[[ Reading passage open ]]

What if Trump’s upcoming speech in Saudi Arabia signifies a shift at the level of discourse — one that effectively propels international relations into a new, post clash of civilizations framework? A post clash framework no longer requires any allusion to the idea that the west has a moral duty to help Islam revive its lost greatness, etc. The vision of the Neo-Orientalists (Neocons and Neoliberals alike) sought to find allies within Muslim communities to mutually ‘reform’ Islam by identifying Muslim reformers eligible to receive our support is simply no longer necessary.
What undergirded the clash discourse was a false binary logic, wherein conflict across Islamic and Western societies resided first and foremost along an ontological chasm of difference between these two cultures. This vulgar worldview-based theory of conflict was in fact good news to policy elites because it firstly de-privileged the site of antagonism away from capital, economic oppression and placed policy solutions along the empty shifting register of identity of identity and culture. From this assessment point, the task became one of bridging the endless cultural divide. It called forth an ultimately unbridgeable gap where dialogue and communication were to serve as the primary medicine, and replacement for any examination of systemic changes. Obama’s Cairo speech in 2008 was filled with optimistic efforts to re-frame the narrative on how the west talks about Islam, highlighting the interconnected cultural opportunities that come with western Muslim immigrants in American social life. But Obama could only remain within the clash discourse, a static space where, much like all of his other policies, only recycled a veneer of optics and surface allusions to personal responsibility and the importance of understanding the other.

[[ Reading passage closed ]]
[[ Records shown open ]]

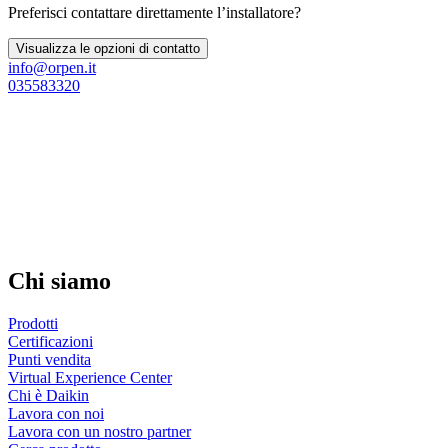
Preferisci contattare direttamente l’installatore?
Visualizza le opzioni di contatto
info@orpen.it
035583320
Chi siamo
Prodotti
Certificazioni
Punti vendita
Virtual Experience Center
Chi è Daikin
Lavora con noi
Lavora con un nostro partner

[[ Records shown closed ]]

## Problem
Decide whether each statement agrees with the passage above on the clash of civilizations discourse, answering yes or no and quoting the words of the passage that settle it. 1. The clash discourse rested on a false binary logic. 2. Under the clash discourse, dialogue and communication were meant to be the primary remedy. 3. Obama moved beyond the clash discourse.

## Final answer
1. Yes: "What undergirded the clash discourse was a false binary logic"
2. Yes: "dialogue and communication were to serve as the primary medicine"
3. No: "But Obama could only remain within the clash discourse"